What Happens During Mediation
Mediation sessions are typically scheduled within 20 to 30 days of the request. They are held at a neutral location — not the school building — which itself reduces the power imbalance many parents feel when meeting on district turf.
The session begins with the mediator explaining the process: confidentiality, the voluntary nature of the proceedings, and the mediator's role as a neutral facilitator. Both the parent and the district representative (often accompanied by a special education director and possibly an attorney) have an opportunity to describe their perspective.
The mediator typically moves between joint sessions and private caucuses — meeting separately with each party to explore interests, test potential solutions, and identify where agreement might be possible. This is where the mediator's skill matters most: helping each side understand what the other side actually needs, as opposed to the positions they've stated publicly.
If agreement is reached, it's written into a formal settlement document at the end of the session. Both parties sign it. That document is enforceable — if the district doesn't follow through on what it agreed to, you have a written record to enforce.
If mediation doesn't result in an agreement, the session is confidential. Nothing discussed during mediation can be used against either party in a subsequent due process hearing. You're not giving anything away by trying mediation first.
IEP Facilitation: A Related Option
ODR also offers a service called IEP Facilitation, which is distinct from mediation. In IEP facilitation, a neutral ODR facilitator joins an active IEP meeting to keep the process on track, manage communication between the parties, and prevent the meeting from breaking down.
IEP facilitation is most useful when meetings have become contentious or unproductive — when communications have broken down to the point where having a neutral third party in the room will help the IEP team do its work. It doesn't resolve disputes after the fact; it structures the meeting itself.
If you've had multiple IEP meetings that ended without productive outcomes, or where you felt steamrolled or unable to contribute meaningfully, requesting a facilitated IEP meeting may be more useful than jumping directly to mediation.
Preparing for Mediation
Mediation is informal compared to due process, but going in unprepared is a mistake. Before the session:
Clarify what you want. Know specifically what you're asking for — additional speech sessions, a different placement, compensatory services for what was missed, revised goals.
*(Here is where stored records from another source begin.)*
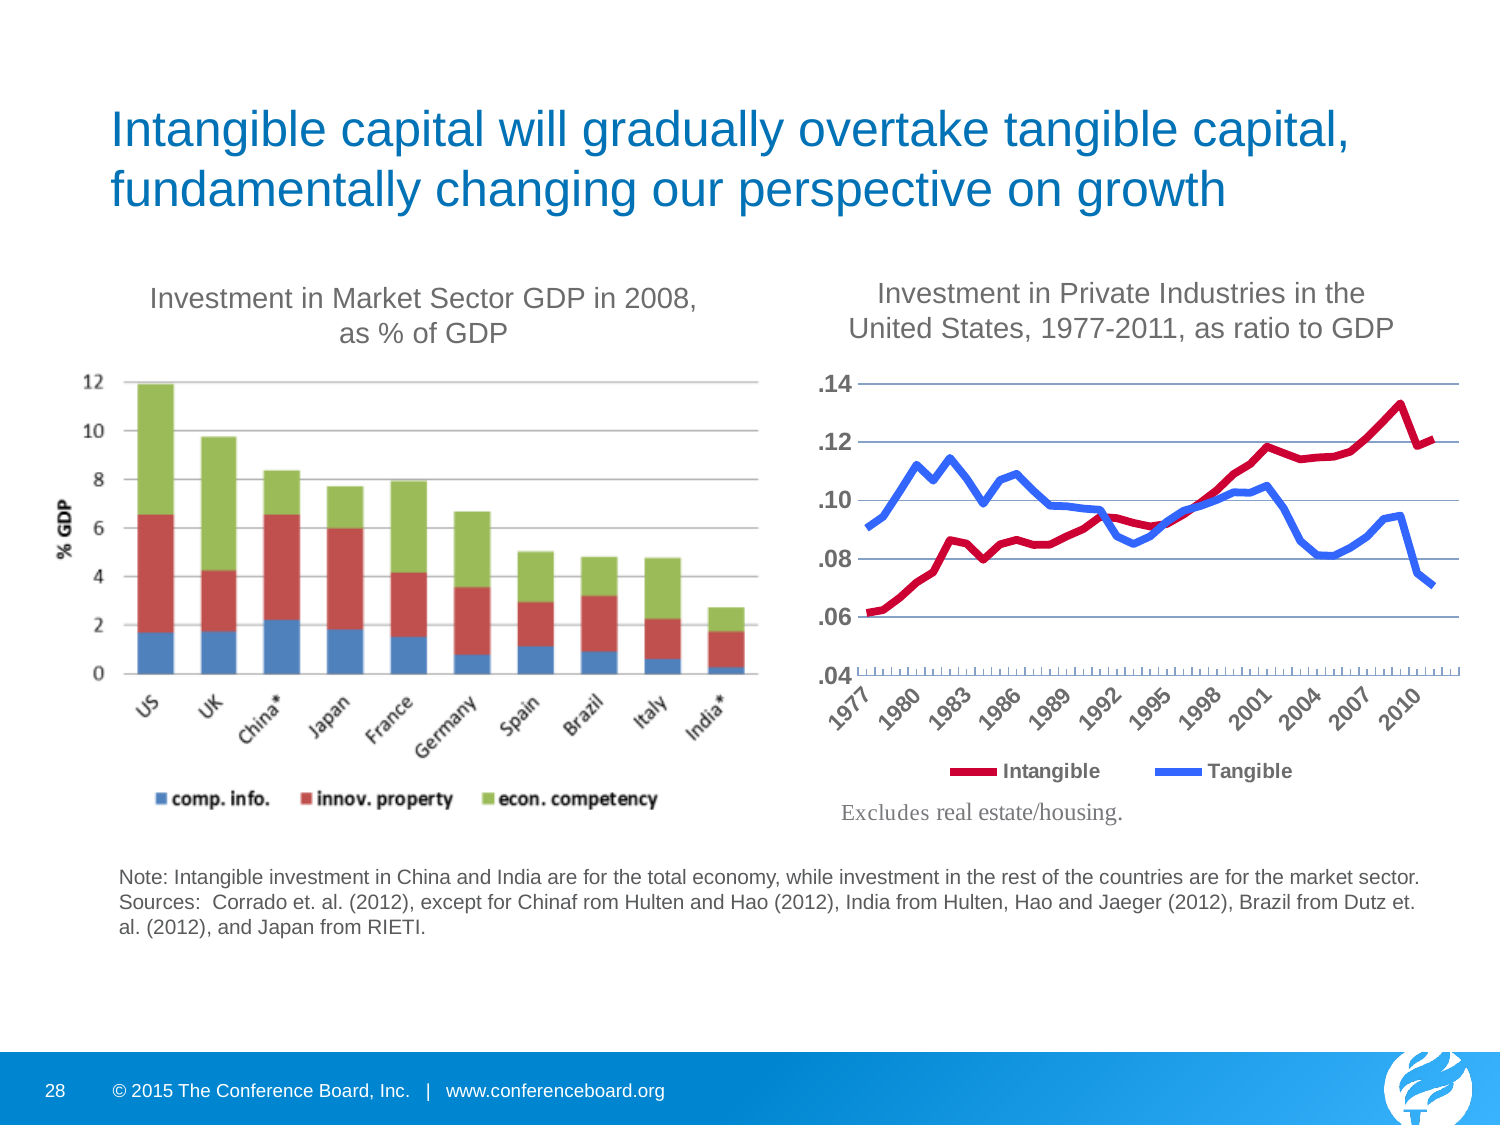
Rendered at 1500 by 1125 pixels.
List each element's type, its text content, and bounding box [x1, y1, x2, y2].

chart [803, 328, 1460, 832]
text_box Investment in Private Industries in the United States, 1977-2011, as ratio to GDP [816, 267, 1427, 327]
picture [25, 358, 781, 832]
title Intangible capital will gradually overtake tangible capital, fundamentally changing our perspective on growth [110, 96, 1425, 234]
text_box Investment in Market Sector GDP in 2008, as % of GDP [118, 272, 730, 356]
picture [1379, 1051, 1477, 1125]
text_box Note: Intangible investment in China and India are for the total economy, while investment in the rest of the countries are for the market sector. Sources: Corrado et. al. (2012), except for Chinaf rom Hulten and Hao (2012), India from Hulten, Hao and Jaeger (2012), Brazil from Dutz et. al. (2012), and Japan from RIETI. [118, 863, 1432, 957]
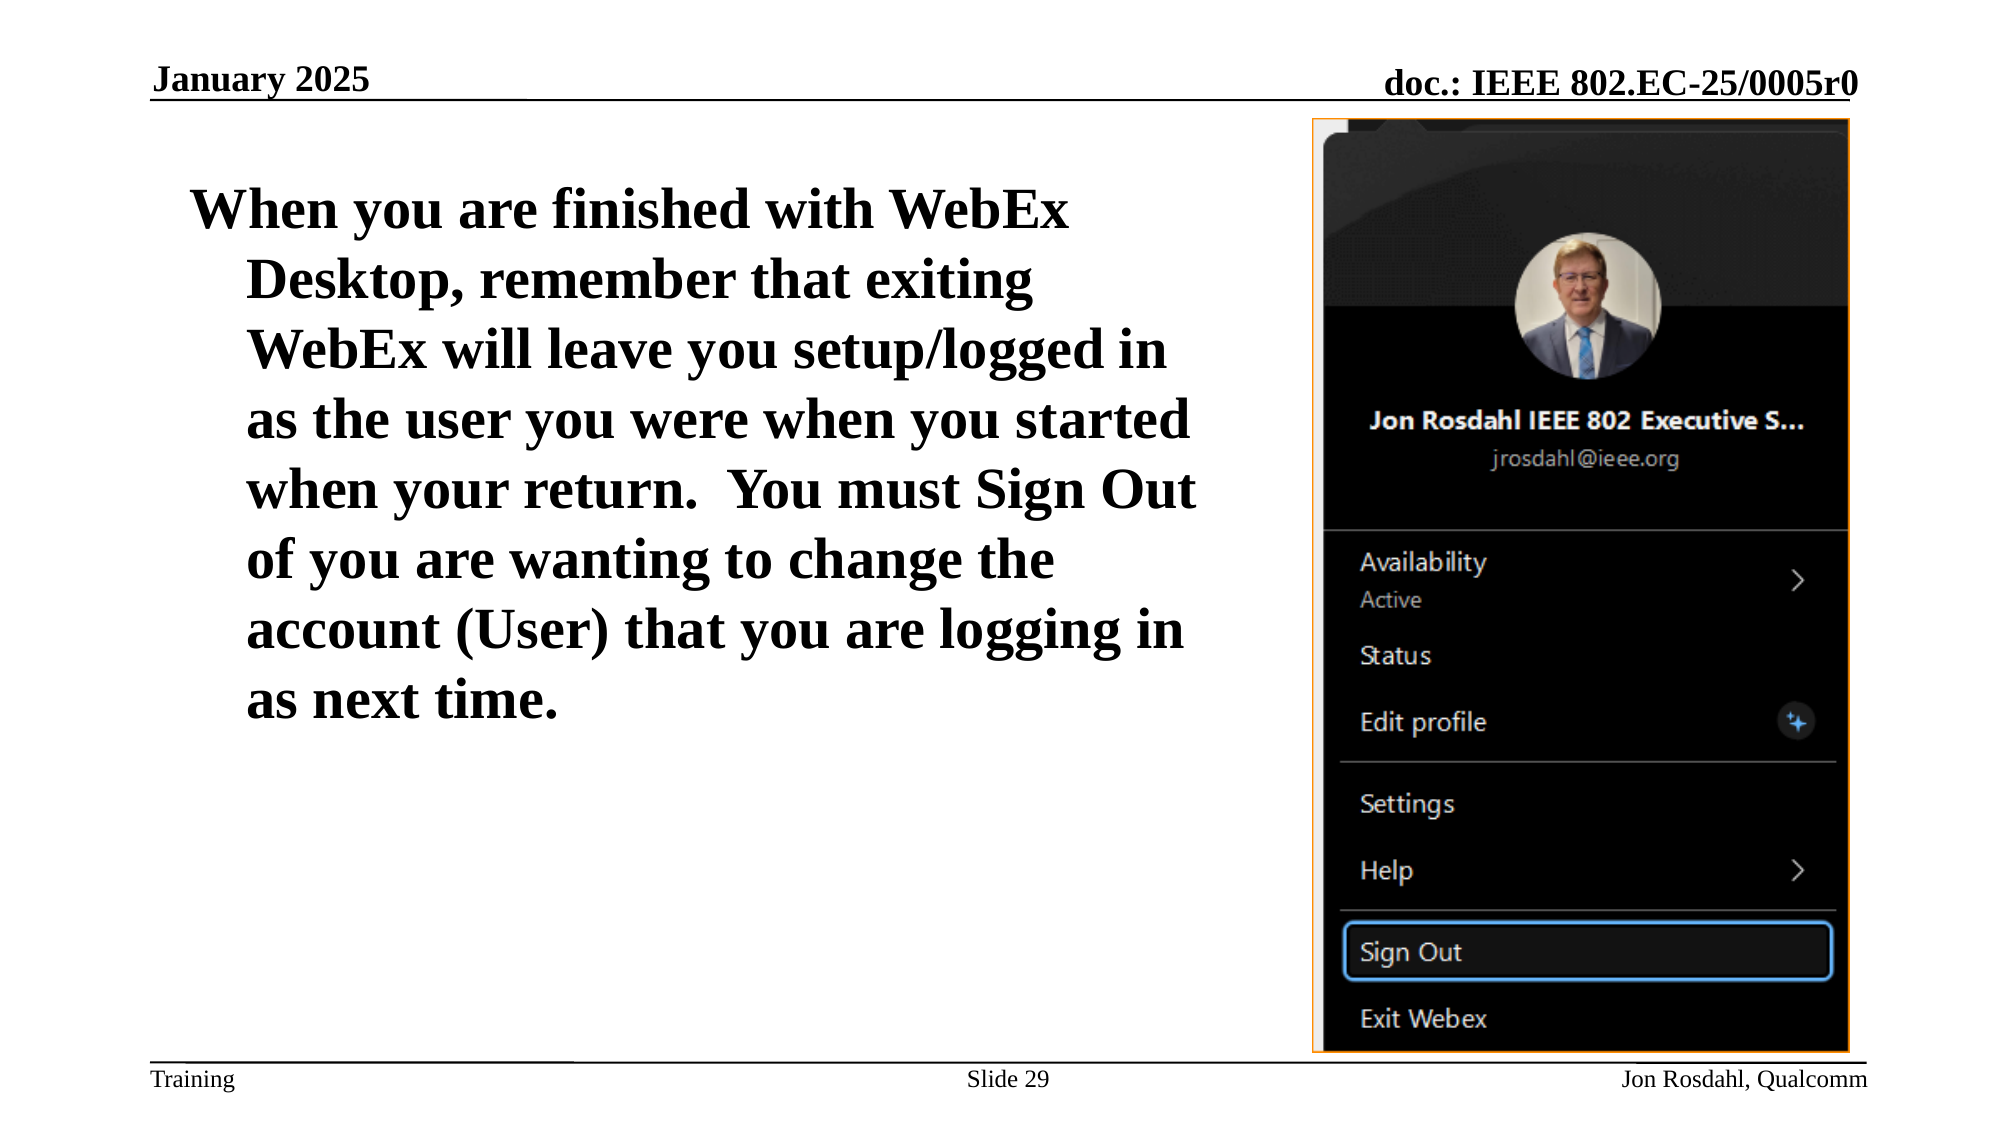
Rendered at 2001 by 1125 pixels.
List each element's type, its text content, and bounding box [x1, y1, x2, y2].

list When you are finished with WebEx Desktop, remember that exiting WebEx will leave you setup/logged in as the user you were when you started when your return. You must Sign Out of you are wanting to change the account (User) that you are logging in as next time. [174, 162, 1221, 838]
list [1312, 118, 1851, 1053]
footer Jon Rosdahl, Qualcomm [1171, 1061, 1869, 1093]
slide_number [152, 54, 563, 100]
slide_number Slide 29 [950, 1061, 1067, 1123]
Vague dissatisfaction is harder to negotiate than a specific request.
Gather your documentation. Bring the current IEP, any independent evaluations, and progress monitoring data. The mediator doesn't adjudicate based on evidence, but having documentation organized helps you articulate your position.
Know your bottom line. Mediation is a negotiation. You should enter knowing what you'll accept and what you won't. Don't agree to a settlement that doesn't actually address your child's needs just to end the dispute.
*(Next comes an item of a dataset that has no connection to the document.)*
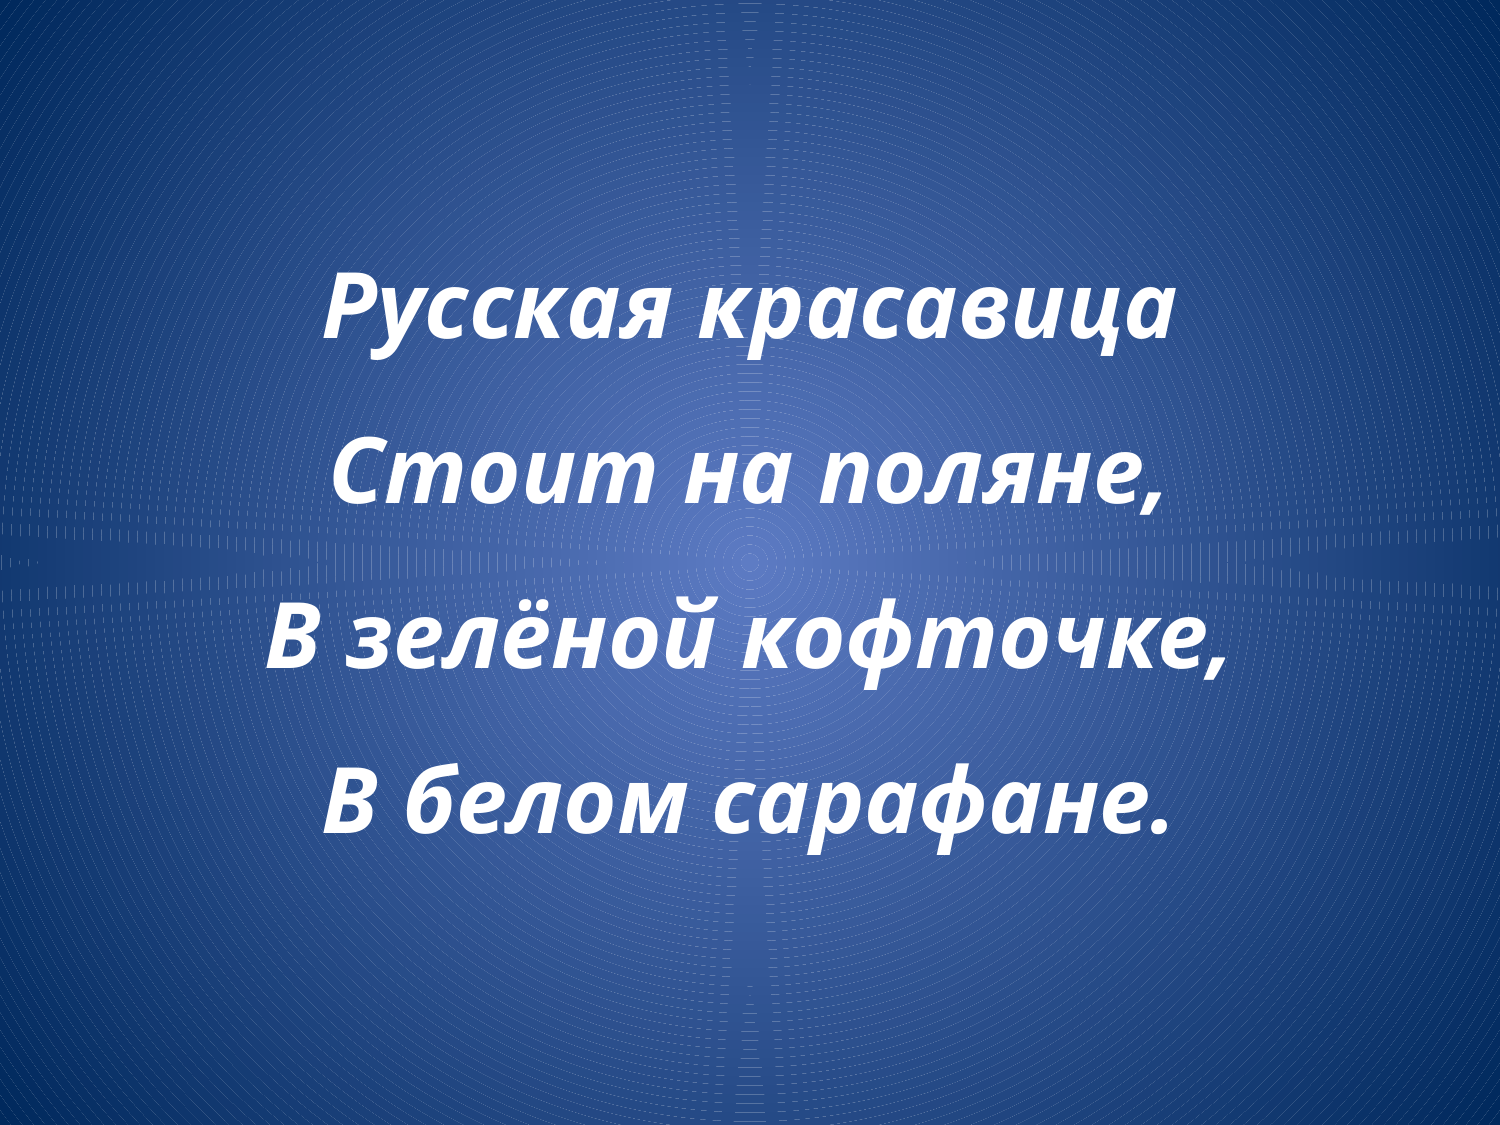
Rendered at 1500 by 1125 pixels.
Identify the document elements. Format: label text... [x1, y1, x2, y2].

title Русская красавица Стоит на поляне, В зелёной кофточке, В белом сарафане. [75, 45, 1425, 1000]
The Pennsylvania IEP & 504 Advocacy Playbook includes a mediation preparation checklist and guidance on evaluating whether a settlement offer actually meets your child's legal rights before you sign.
Mediation vs. Due Process: Which First
For most disputes, the practical answer is mediation first. It's faster (weeks, not months), free, confidential, and preserves the working relationship with the district. Due process, once filed, tends to harden positions on both sides and creates an adversarial dynamic that can affect the day-to-day relationship between your child and the school staff.
That said, some cases require due process from the start — particularly when Stay Put rights need to be locked in immediately, when a hearing officer decision is needed to set a precedent, or when the district has demonstrated bad faith through a pattern of violations that mediation is unlikely to remedy.
If you're unsure, ODR's ConsultLine (1-800-879-2301) can help you think through your options without committing you to a particular path.